Show Review (The Troubadour, Los Angeles)

    Attend a Pedro the Lion concert and lead singer David Bazaan will likely, between beers, open up the floor to a Q&A session. On a wispy winter day in New Orleans some years ago, a fan asked Bazaan why his longtime friend and sometime collaborator Damien Jurado didn’t tour more. Dave told the crowd Damien was a reclusive type, but that he was doing his best to get him to take to the road.




    Thankfully, Bazaan must be persuasive. Jurado now routinely ventures out of the Pacific Northwest. He must like touring — and the intimacy it provides with his fans: He’s offered up a series of limited-copy vinyl releases that can only be found at his live shows.

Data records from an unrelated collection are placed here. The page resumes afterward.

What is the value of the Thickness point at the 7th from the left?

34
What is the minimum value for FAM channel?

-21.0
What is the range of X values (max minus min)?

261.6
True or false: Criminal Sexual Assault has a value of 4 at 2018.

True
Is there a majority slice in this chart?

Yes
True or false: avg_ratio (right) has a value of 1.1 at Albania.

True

    It takes some real brass ones to start a show with a song with the first line, “Here comes a big letdown.” But Jurado pulled it off on March 3 at the Troubadour, and followed it up with a set that defied that dour prediction. To call it a religious experience would approach redundancy. Jurado, who like Bazaan often tinges his songs with Christian themes, opened for Low, a band based around a married Mormon couple.


    Jurado was joined onstage by long-time collaborator Eric Fisher and relative newcomer to the Jurado fold Jenna Conrad. Fisher mainly brushed lightly on the drums, sometimes getting out from behind the kit to play a quiet electric guitar, keyboards, even harmonium at one point. Conrad played cello, an instrument I’ve never seen Jurado perform live with. It was a beautiful addition to the performance, and so were the times she put her bow down to focus on harmonizing amazingly with Jurado.

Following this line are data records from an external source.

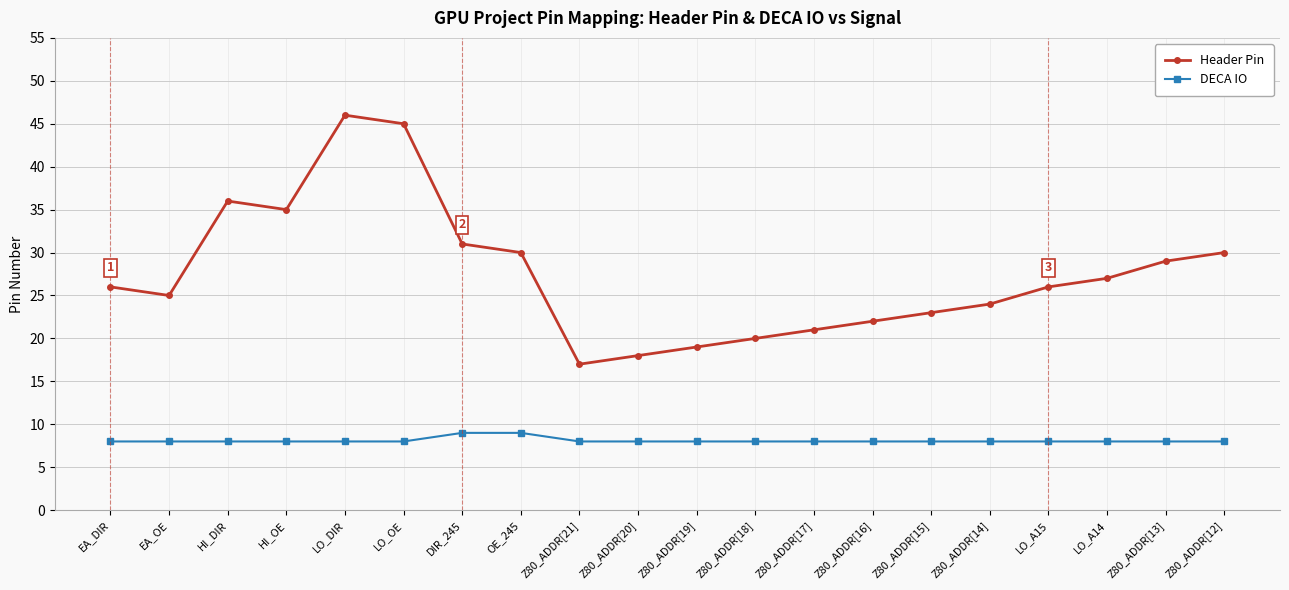

Is it true that DECA IO equals 13 at Z80_ADDR[16]?

False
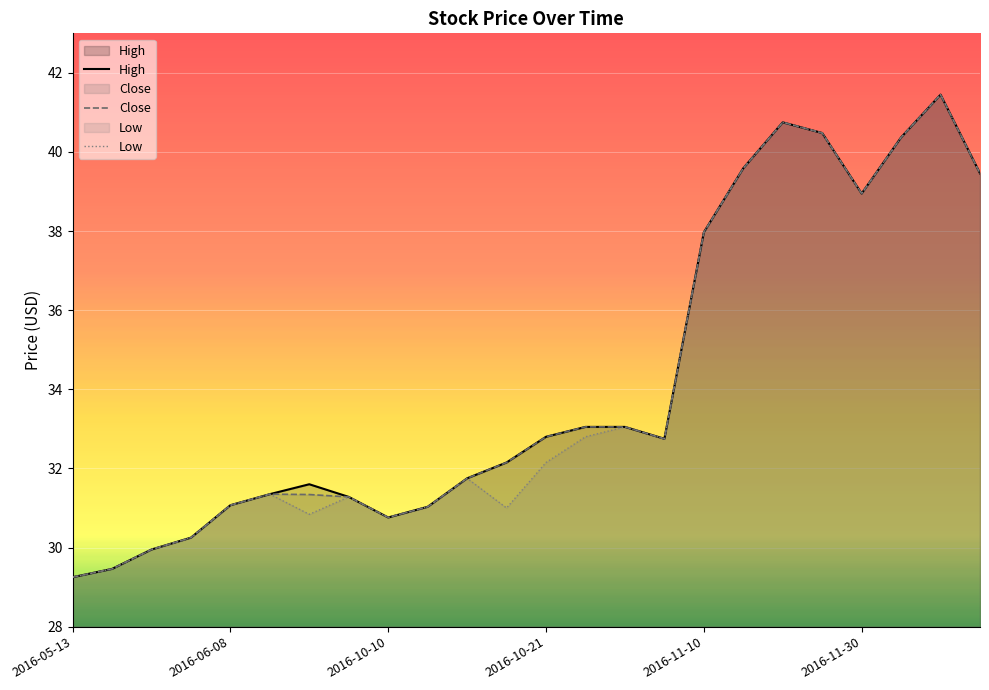

What is the value of the Low point at the 12th from the left?

31.0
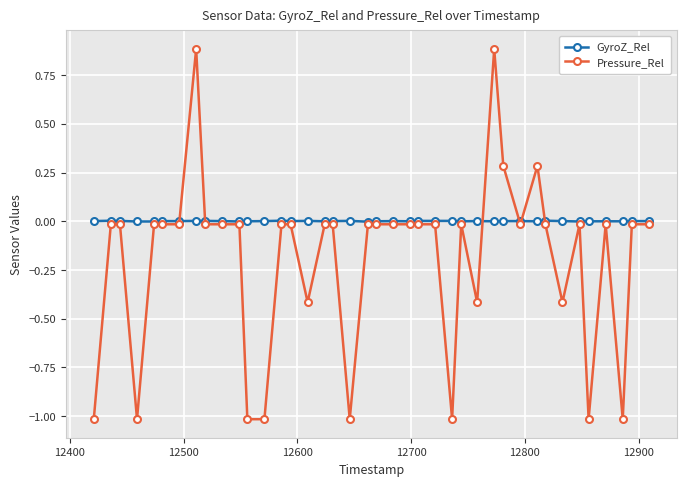

What is the greatest value displayed?

0.9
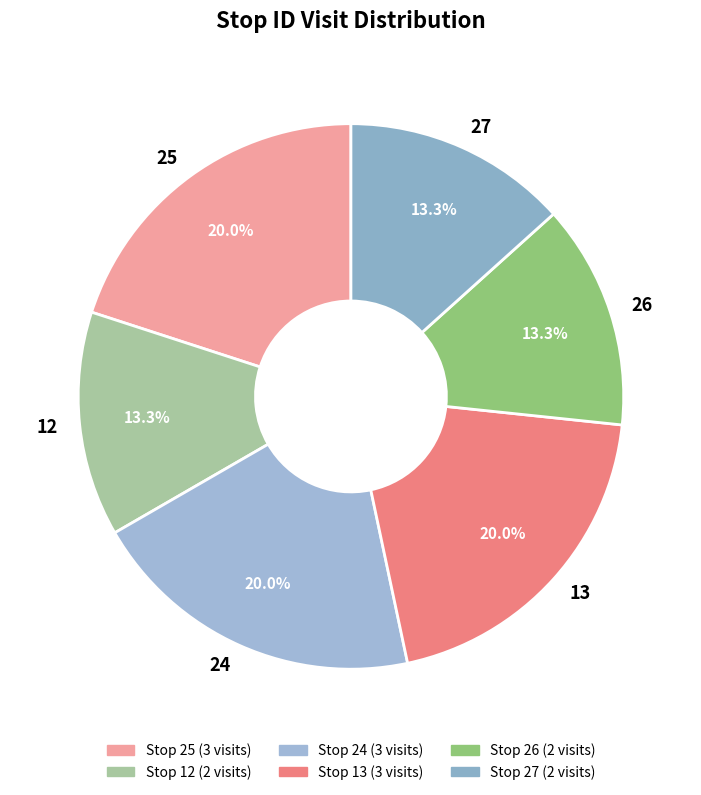

Is there any slice that represents more than half of the pie?

No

    The trio played mostly new material, including songs off Jurado’s 2005 album, On My Way to Absence. One standout exception was “Abilene,” made somehow even more baroque and haunting in this setting. For the final song, Jurado himself went behind the kit to crescendo up some cymbal rolls while belting out guttural howls. Jurado usually gets the most praise for the storytelling in his songwriting, but as this wordless finale showed off, Jurado’s voice can hold its own with anyone in indie rock.


    Now, if only Bazaan had Jeff Mangum on speed dial.